Selected Market Indicators for Periods Ended 31 October 2020

11/11/2020
Provided by Mercer.
 
Equity markets failed to find their footing following the turbulence of September, with most major indices experiencing outflows throughout October. The sustained risk-off global sentiment was attributed to the ramping-up of the highly anticipated US election and recent surge in new daily Covid-19 cases, with the consequent re-imposition of stringent quarantine measures, predominantly in Europe, weighing on global economic data. Safe haven assets continued to see inflows as investors looked to shelter from elevated volatility and increased downside risks.
 
The MSCI World Index fell -3.1% over the month in both unhedged NZ dollars and local currency, while Emerging Markets were up +2.1% (in unhedged NZ dollars). Domestic equities outperformed (+2.9%), rebounding strongly after their September losses, with New Zealand’s open economy spurring a strong uptick in domestic business confidence.
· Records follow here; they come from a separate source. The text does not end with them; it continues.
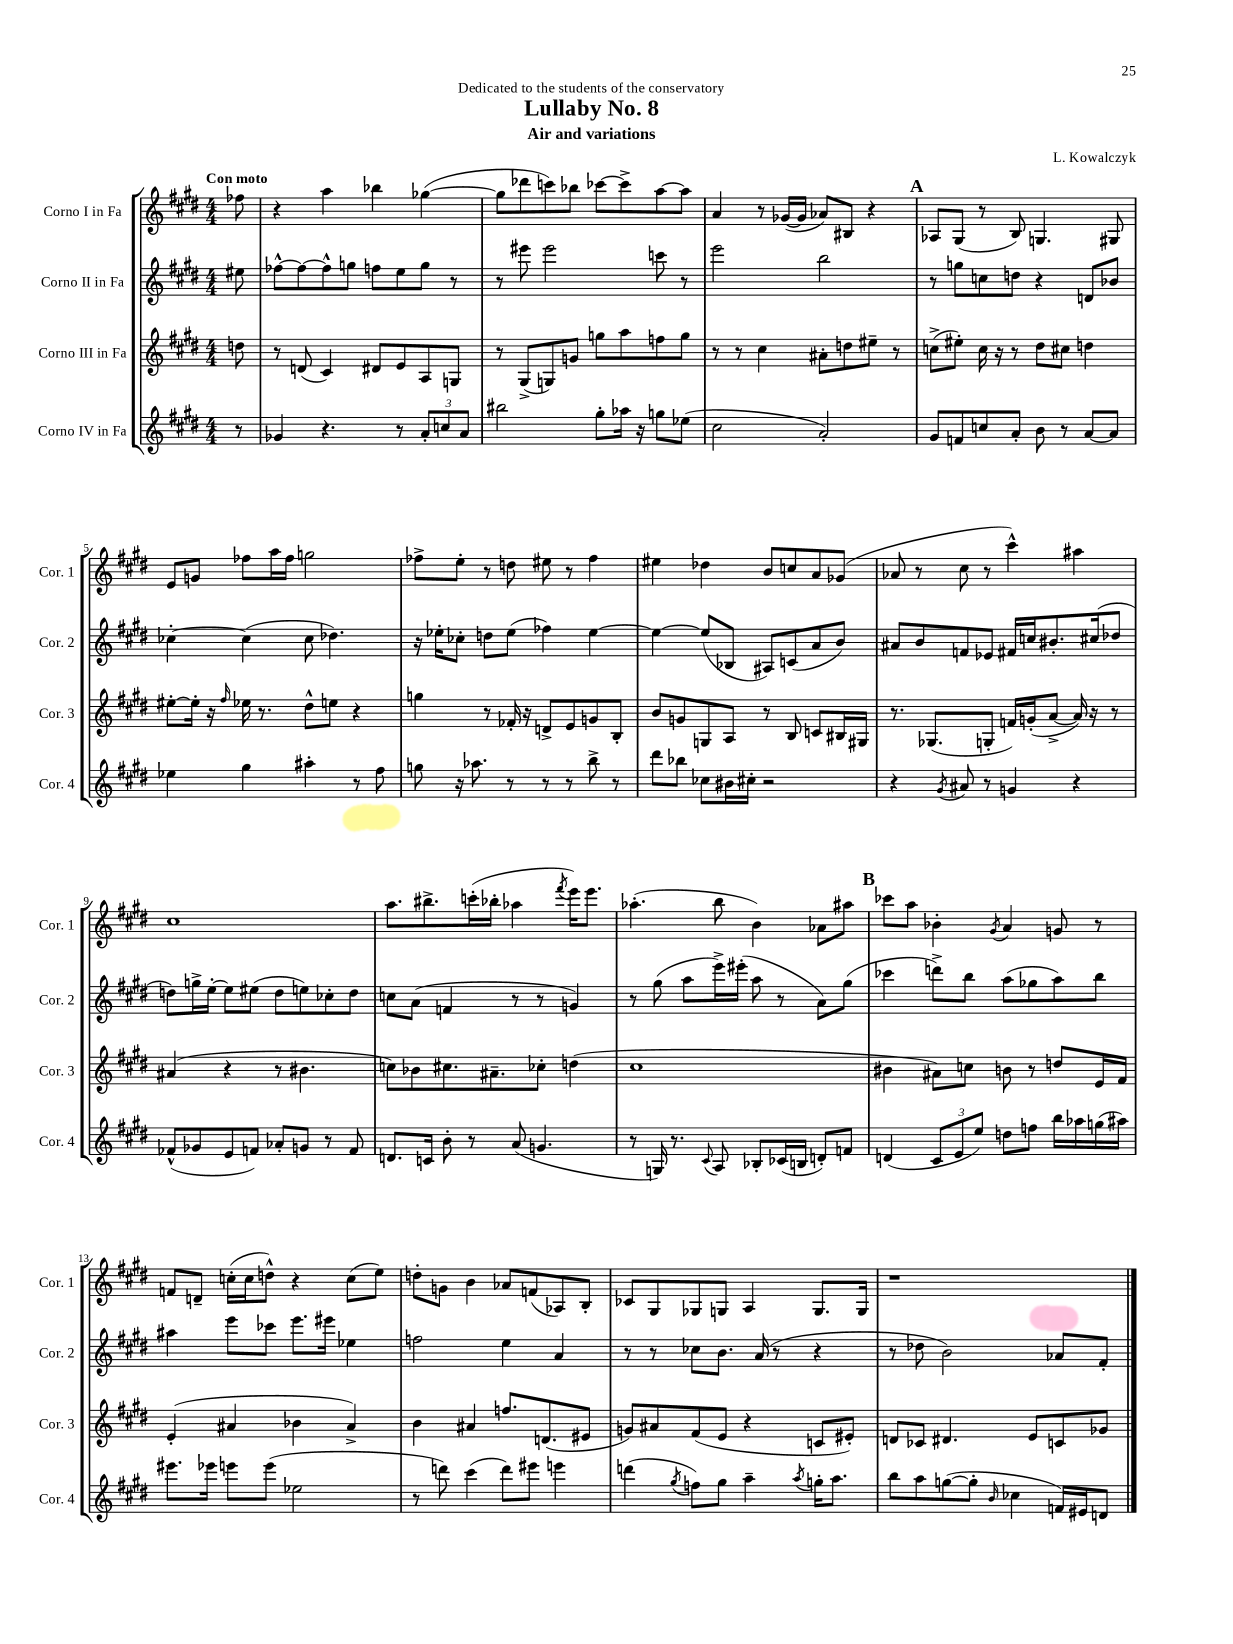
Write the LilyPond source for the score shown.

\header { title = "Lullaby No. 8" composer = "L. Kowalczyk" subtitle = "Air and variations" dedication = "Dedicated to the students of the conservatory" }
<<
\new StaffGroup <<
\new Staff = "s0" \with { instrumentName = "Corno I in Fa" shortInstrumentName = "Cor. 1" } {
    \clef treble \key e \major \numericTimeSignature \time 4/4 \partial 8 \tempo "Con moto"
    fes''8 |
    r4 a''4 bes''4 ges''4~( |
    ges''8 des'''8 c'''8) bes''8 ces'''8~ ces'''8-> a''8~ a''8 |
    a'4 r8 ges'16~( ges'16 aes'8) bis8 r4 |
    \mark \markup { \bold "A" } aes8 gis8( r8 b8) g4. gis8 |
    e'8 g'8 fes''8 a''16 fes''16 g''2 |
    fes''8-> e''8-. r8 d''8 eis''8 r8 fes''4 |
    eis''4 des''4 b'8 c''8 a'8 ges'8( |
    aes'8 r8 cis''8 r8 cis'''4-^) ais''4 |
    cis''1 |
    a''8. bis''8.-> c'''16-.( bes''16-. aes''4 \acciaccatura { fis'''8 } e'''16) e'''8. |
    aes''4.-.( b''8 b'4) aes'8 ais''8 |
    \mark \markup { \bold "B" } ces'''8 a''8 bes'4-. \acciaccatura { gis'8 } a'4 g'8 r8 |
    f'8 d'8-- c''16-.( c''16 d''8-^) r4 c''8( e''8) |
    d''8-. g'8 b'4 aes'8 f'8( aes8) b8-. |
    ces'8 gis8 ges8 g8 a4 g8. g16 |
    r1 \bar "|." |
}
\new Staff = "s1" \with { instrumentName = "Corno II in Fa" shortInstrumentName = "Cor. 2" } {
    \clef treble \key e \major \numericTimeSignature \time 4/4 \partial 8
    eis''8 |
    fes''8~-^ fes''8~ fes''8-^ g''8 f''8 e''8 g''8 r8 |
    r8 eis'''8 eis'''2 c'''8 r8 |
    e'''2 b''2 |
    \mark \markup { \bold "A" } r8 g''8 c''8 d''8 r4 d'8 bes'8 |
    ces''4~-. ces''4( ces''8 des''4.) |
    r16 ees''16-. ces''8-. d''8 ees''8( fes''4) ees''4~ |
    ees''4~ ees''8( bes8 ais8) c'8( a'8 b'8) |
    ais'8 b'8 f'8 ees'8 fis'16 c''16 bis'8.-. cis''16( des''8 |
    d''8) g''16-> e''16~-. e''8 eis''8( d''8 e''8) ces''8-. d''8 |
    c''8 a'8( f'4 r8 r8 g'4) |
    r8 gis''8( a''8 e'''16->) eis'''16-.( a''8 r8 a'8) gis''8( |
    \mark \markup { \bold "B" } ces'''4 d'''8->) b''8 a''8( ges''8 a''8) b''8 |
    ais''4 e'''8 ces'''8 e'''8. eis'''16 ees''4 |
    f''2 e''4 a'4 |
    r8 r8 ces''8 b'8. a'16( r8 r4 |
    r8 des''8 b'2) aes'8 fis'8-. \bar "|." |
}
\new Staff = "s2" \with { instrumentName = "Corno III in Fa" shortInstrumentName = "Cor. 3" } {
    \clef treble \key e \major \numericTimeSignature \time 4/4 \partial 8
    d''8 |
    r8 d'8( cis'4) dis'8 e'8 a8 g8 |
    r8 gis8->( g8) g'8 g''8 a''8 f''8 g''8 |
    r8 r8 cis''4 ais'8-. d''8 eis''8-- r8 |
    \mark \markup { \bold "A" } c''8->( eis''8-.) c''16 r16 r8 dis''8 cis''8 d''4 |
    eis''8~-. eis''16-. r16 \grace { fis''16 } ees''16 r8. dis''8-^ e''8 r4 |
    g''4 r8 fes'16-. r16 d'8-> e'8 g'8 b8-. |
    b'8 g'8 g8 a8 r8 b8 c'8 bis16 gis16 |
    r8. ges8.( g8-. f'16) g'16-.( a'8~-> a'16) r16 r8 |
    ais'4( r4 r8 bis'4. |
    c''8) bes'8 cis''8. ais'8.-- ces''8-. d''4( |
    cis''1 |
    \mark \markup { \bold "B" } bis'4 ais'8) c''8 b'8 r8 d''8 e'16 fis'16 |
    e'4-.( ais'4 bes'4 ais'4->) |
    b'4 ais'4 f''8. d'8.( eis'8 |
    g'8) ais'8 fis'8( e'8 r4 c'8 eis'8-.) |
    d'8 ces'8 dis'4. e'8 c'8 ges'8 \bar "|." |
}
\new Staff = "s3" \with { instrumentName = "Corno IV in Fa" shortInstrumentName = "Cor. 4" } {
    \clef treble \key e \major \numericTimeSignature \time 4/4 \partial 8
    r8 |
    ges'4 r4. r8 \tuplet 3/2 { a'8-. c''8 a'8 } |
    bis''2 gis''8-. aes''16 r16 g''8 ees''8( |
    cis''2 a'2-.) |
    \mark \markup { \bold "A" } gis'8 f'8 c''8 a'8-. b'8 r8 a'8~ a'8 |
    ees''4 gis''4 ais''4-. r8 fis''8 |
    g''8 r16 aes''8. r8 r8 r8 b''8-> r8 |
    dis'''8 bes''8 ces''8 bis'16 cis''16-. r2 |
    r4 \acciaccatura { gis'8 } ais'8 r8 g'4 r4 |
    fes'8-^( ges'8 e'8 f'8) aes'8-. g'8 r8 f'8 |
    d'8. c'16 b'8-. r8 a'8( g'4. |
    r8 g16) r8. \appoggiatura { cis'8 } a8 bes8-. ces'16( b16 d'8-.) f'8 |
    \mark \markup { \bold "B" } d'4( \tuplet 3/2 { cis'8 e'8 e''8) } d''8 f''8 b''16 aes''16 g''16( ais''16) |
    eis'''8. ees'''16 e'''8 e'''8( ees''2 |
    r8 d'''8) cis'''4( d'''8) eis'''8 e'''4 |
    d'''4( \acciaccatura { gis''8 } f''8) gis''8 a''4-- \acciaccatura { a''8 } g''16-. a''8. |
    b''8 a''8 g''8~( g''8-. \grace { b'16 } ces''4 f'16) eis'16 d'8 \bar "|." |
}
>>
>>
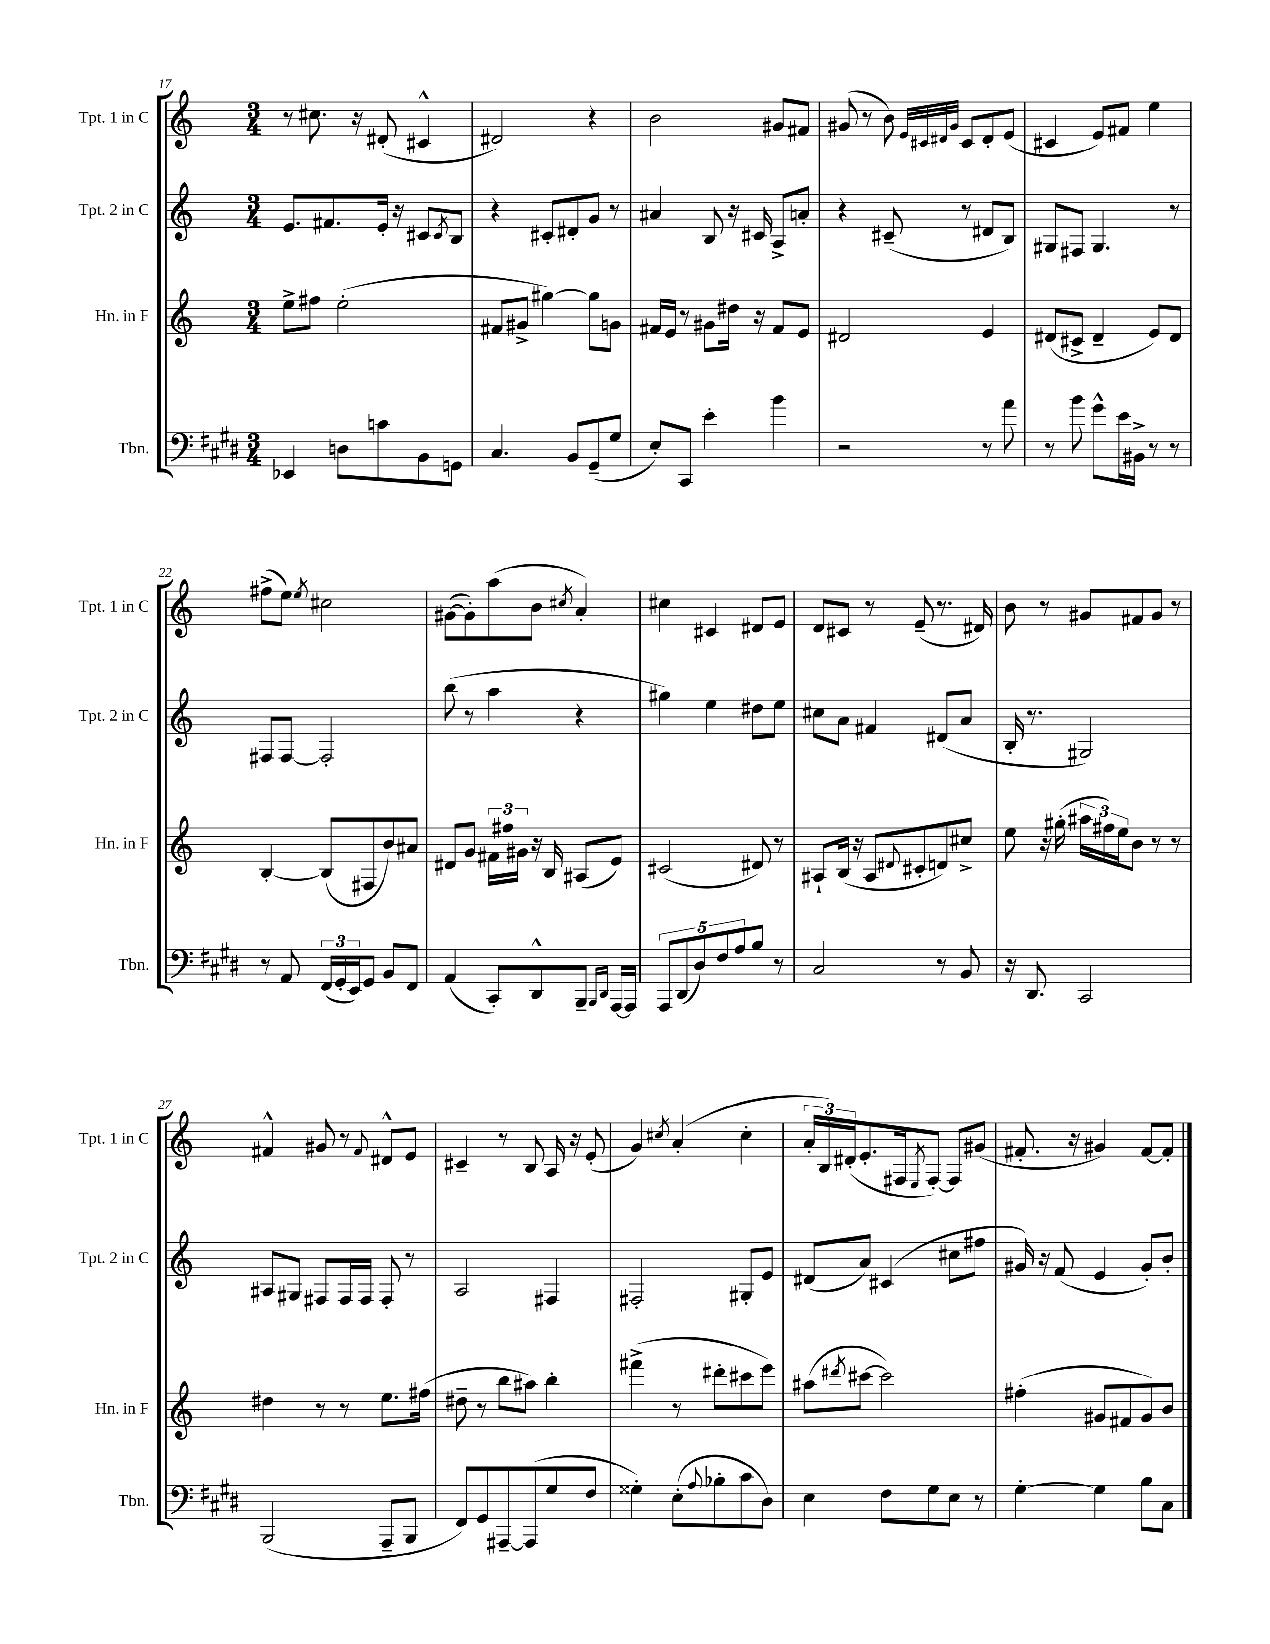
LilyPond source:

<<
\new StaffGroup <<
\new Staff = "s0" \with { instrumentName = "Tpt. 1 in C" shortInstrumentName = "Tpt. 1 in C" } {
    \clef treble \key c \major \numericTimeSignature \time 3/4
    r8 cis''8. r16 dis'8-.( cis'4-^ |
    dis'2) r4 |
    b'2 gis'8 fis'8 |
    gis'8( r8 b'8) \grace { e'32 cis'32 dis'32 gis'32 } cis'8 dis'8-. e'8( |
    cis'4 e'8) fis'8 e''4 |
    fis''8->( e''8) \acciaccatura { e''8 } cis''2 |
    gis'8~( gis'8-.) a''8( b'8 \acciaccatura { cis''8 } a'4-.) |
    cis''4 cis'4 dis'8 e'8 |
    d'8 cis'8 r8 e'8--( r8. dis'16) |
    b'8 r8 gis'8 fis'8 gis'8 r8 |
    fis'4-^ gis'8 r8 \appoggiatura { fis'8 } dis'8-^ e'8 |
    cis'4-- r8 b8 a16 r16 e'8-.( |
    g'4) \acciaccatura { cis''8 } a'4-.( cis''4-. |
    \tuplet 3/2 { a'16-. b16) dis'16-.( } e'8.-. fis16 \acciaccatura { e8 } fis8~-.) fis8 gis'8( |
    fis'8.-. r16 gis'4) fis'8~ fis'8-. \bar "|." |
}
\new Staff = "s1" \with { instrumentName = "Tpt. 2 in C" shortInstrumentName = "Tpt. 2 in C" } {
    \clef treble \key c \major \numericTimeSignature \time 3/4
    e'8. fis'8. e'16-. r16 cis'8 \acciaccatura { cis'8 } b8 |
    r4 cis'8-. dis'8-. g'8 r8 |
    ais'4 b8 r16 cis'16 a8-> a'8-. |
    r4 cis'8--( r8 dis'8 b8) |
    gis8 fis8 gis4. r8 |
    fis8 fis8~ fis2-. |
    b''8( r8 a''4 r4 |
    gis''4) e''4 dis''8 e''8 |
    cis''8 a'8 fis'4 dis'8( a'8 |
    b16-. r8. gis2) |
    ais8 gis8 fis8 fis16 fis16 fis8-. r8 |
    a2 fis4 |
    fis2-. gis8-. e'8 |
    dis'8( a'8) cis'4( cis''8 fis''8 |
    gis'16) r16 f'8( e'4 gis'8-.) b'8-. \bar "|." |
}
\new Staff = "s2" \with { instrumentName = "Hn. in F" shortInstrumentName = "Hn. in F" } {
    \clef treble \key c \major \numericTimeSignature \time 3/4
    e''8-> fis''8 e''2-.( |
    fis'8 gis'8-> gis''4~) gis''8 g'8 |
    fis'16 e'16 r8 gis'8 dis''16 r16 fis'8 e'8 |
    dis'2 e'4 |
    dis'8( cis'8-> dis'4-- e'8) dis'8 |
    b4~-. b8( fis8 b'8) ais'8 |
    dis'8 g'8 \tuplet 3/2 { fis'16 fis''16 gis'16 } r16 b16 ais8( e'8) |
    cis'2( dis'8) r8 |
    ais8-! b16( r16 ais8 \appoggiatura { dis'8 } cis'8-. d'8) cis''8-> |
    e''8 r16 gis''16-.( \tuplet 3/2 { ais''16 fis''16) e''16 } b'8 r8 r8 |
    dis''4 r8 r8 e''8. fis''16( |
    dis''8-- r8 b''8 ais''8) b''4-. |
    fis'''4->( r8 dis'''8-. cis'''8 e'''8) |
    ais''8( \acciaccatura { dis'''8 } cis'''8~ cis'''2) |
    fis''4-.( gis'8 fis'8 gis'8) b'8 \bar "|." |
}
\new Staff = "s3" \with { instrumentName = "Tbn." shortInstrumentName = "Tbn." } {
    \clef bass \key e \major \numericTimeSignature \time 3/4
    ees,4 d8 c'8 b,8 g,8 |
    cis4. b,8 gis,8--( gis8 |
    e8-.) cis,8 e'4-. b'4 |
    r2 r8 a'8 |
    r8 b'8 gis'8-^ e'16 bis,16-> r8 r8 |
    r8 a,8 \tuplet 3/2 { fis,16( gis,16-. e,16) } gis,8 b,8 fis,8 |
    a,4( cis,8-.) dis,8-^ b,,8-- \grace { b,,16 dis,16 } a,,16~ a,,16 |
    \tuplet 5/4 { a,,8 dis,8( dis8) fis8 a8 } b8 r8 |
    cis2 r8 b,8 |
    r16 dis,8. cis,2 |
    b,,2( a,,8-- b,,8 |
    fis,8) gis,8 ais,,8~-- ais,,8( gis8 fis8 |
    gisis4-.) e8-.( \appoggiatura { a8 } bes8-. cis'8 dis8) |
    e4 fis8 gis8 e8 r8 |
    gis4~-. gis4 b8 cis8 \bar "|." |
}
>>
>>
\layout { \context { \Score currentBarNumber = #17 } }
Bond markets were broadly level across the month, with domestic bonds losing -0.1%, while global bonds were flat (0.0%).
 
An estimate of the Balanced Fund gross index returns based on selected market indicators for October is -0.4%.
 
Significant developments include:
 
  • Renewed national lockdowns in Europe following a resurgence in Covid-19 cases acted as a catalyst for various economic downgrades over the month, with the Eurozone economy now expected to shrink by -2.3% in the fourth quarter of this year.
     
  • Volatility remained elevated throughout October, in anticipation of the US presidential election campaign on 3 November. After a drawn-out process, Democratic nominee Joe Biden was announced the winner with a small majority over the incumbent President Donald Trump.
     
  • On November 3, the Reserve Bank of Australia (RBA) further lowered its cash rate target to 0.10% (a -0.15% reduction) and reduced the target for the yield on 3-year Australian Government Bonds to around 0.10%, citing the need for further supportive measures for job creation and to aid the domestic economic recovery.
     
    Trans-Tasman Equities
     
    New Zealand markets saw strong returns in October following a difficult September, with the NZX50 gaining +2.9%. Australian equities were also buoyant over the month, with the S&P/ASX 200 returning +1.9%. The ASX continues to lag its Trans-Tasman counterpart over the past year due to struggling commodity prices, squeezed banking profit margins, and geopolitical tensions with China.
     
    Global Equities
     
    Global equities were down -3.1% in local currency as the resurgence of Covid-19 brought Europe to a standstill and delivered record numbers of new cases throughout the US. The month was bleak, delivering losses to most major indices, while Emerging Markets continued to outperform returning +2.1% in unhedged NZ dollars.
     
    Property and Infrastructure
     
    Global listed property moved broadly in line with its equity peers, down -3.3%. Infrastructure was also negative (-0.6%), albeit to a less degree than its property counterpart. Both property and infrastructure continue to struggle in the post-Covid environment as a re-imposition of various lockdowns weight on consumer and industrial activity.
     
    NZ Bonds and Cash
     
    Government bonds (-0.2%) underperformed corporate bonds (+0.1%) in October, with the NZ composite index returning -0.1%. The NZ 10-year bond yield finished higher at 0.51%. The return for cash remained flat as rates remained at record lows.
     
    Global Bonds
     
    Global corporate bonds (+0.1%) outperformed government bonds (-0.1%) in October, while the global aggregate index was flat (0.0%). The one year return for global bonds remains robust as investors favour defensive assets in light of geopolitical tensions and the resurgence of the global pandemic.
     
    Currency
     
    The New Zealand dollar strengthened against the Australian dollar (+2.0%) and euro (+0.7%) over the month, whilst depreciating against the Chinese Renminbi (-1.3%). The decline was attributed to strong PMI data out of the Chinese manufacturing industry, rising from 53.0 to 53.6, representing the highest business confidence level since 2014.